Because of our marital problems, my husband had become depressed and had often expressed a death wish. Now with death looking him in the face, he found himself fighting desperately to live. He asked for his Gongyo book and wanted to hold his beads. The Doctor took me aside and told me my husband might experience some paralysis and mental retardation. Nevertheless, my husband made a miraculous recovery and left the hospital in just over a week. Whatever pledges he made to the Gohonzon I don't know, but I do know he was a changed man after that, and our marriage started to turn for the better. He showed actual proof of hendoku iyaku (changing poison into medicine) through his recovery.

He retired from the military in 1995 and got the civilian job he chanted for. In fact, today he is the site leader for his company.

In June 1997, we took a vacation to Minnesota to visit my mother-in-law who had become very ill. My husband tried to dissuade me from making this trip by telling me his mother didn't like Orientals. I wouldn't budge on my plan because I had a feeling this might be the first and last time I would get to meet her. I've been chanting for years that my husband would get along better with his mother and I felt this was the only chance I could realize this wish. He was her only child which made the mission even more important to me. 

While staying there I did my best to let her dispel any prejudices and misunderstandings she may have had, and she became quite fond of me. Under her kind consideration, I could chant whenever I wanted. I even got to attend the Minnesota branch of the SGI in St. Paul. As we headed home in a 747, I felt at peace and things were going well. 

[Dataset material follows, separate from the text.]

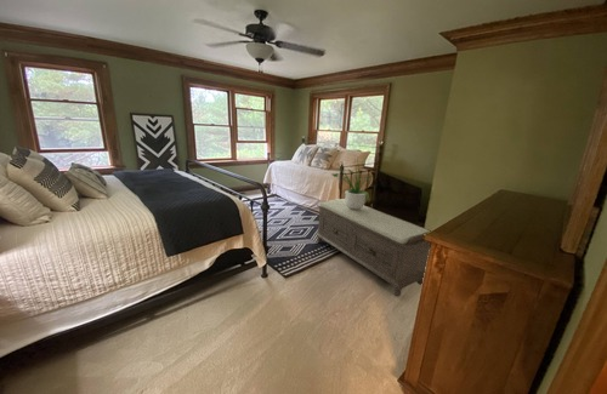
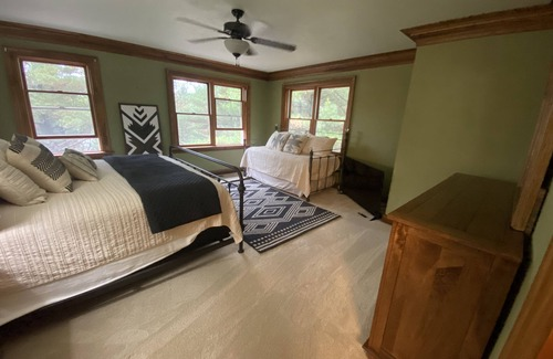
- potted plant [331,156,373,210]
- bench [314,198,432,297]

However, when we got back home jet-lagged and tired, I found out my older brother had committed suicide when we were somewhere over the Pacific Ocean. I passed out from the shock and woke up in a hospital. It hurt me so much that I wasn't even on land, and I felt guilty for not being there for him when he was in such a desperate stage of needing someone's help. That incident offered me a perspective on what dark karma I must have been born with and made me resolve once more to change it.

My husband started to work on a Master's degree in Computer Science, but two weeks after he began classes, we received word that my mother-in-law had lung cancer. Since she had no one to help her, my husband went to her side, and I prayed for her. I also prayed for him to be able to complete his studies, which he did by taking the course via the Internet, and he scored the top score in his class.

My mother-in-law passed away peacefully on March 20, after talking to me on the phone. My husband called me minutes before she was gone, and I promised her we would live a good life in honor of her. He said she looked up at him, smiled, and then was gone. 

At this time I was just finishing my six million Daimoku campaign. It dawned on me gradually that my troublesome relationship with my husband was due to my bad karma and me. Nichiren Daishonin stated we should not seek this Gohonzon outside ourselves. We should also not seek why we have obstacles outside of ourselves. The problems we face in life are due to us and our karma. The means to change things for the better also lies inside of us through chanting daimoku.

Recently we bought a thirty-six pyung [Koreans measure house sizes through pyungs. Thirty-six pyung would translate to about a large four-bedroom apartment.] house that lies next to a beautiful mountain and a national park. A hike to the mountain's summit is indeed breathtaking, and I find myself loving to take the hike in early morning for the beautiful sunrises atop the mountain. 

Recently, my mother has come to live with me and she also has started to chant. "Practicing this Buddhism means to win or to lose. It's pathetic if you lose." Bearing Sensei's guidance in mind, I'll keep fighting for Kosen Rufu till I meet Sensei someday, till Nikken is purged, till I raise my family into great leaders of 21st century.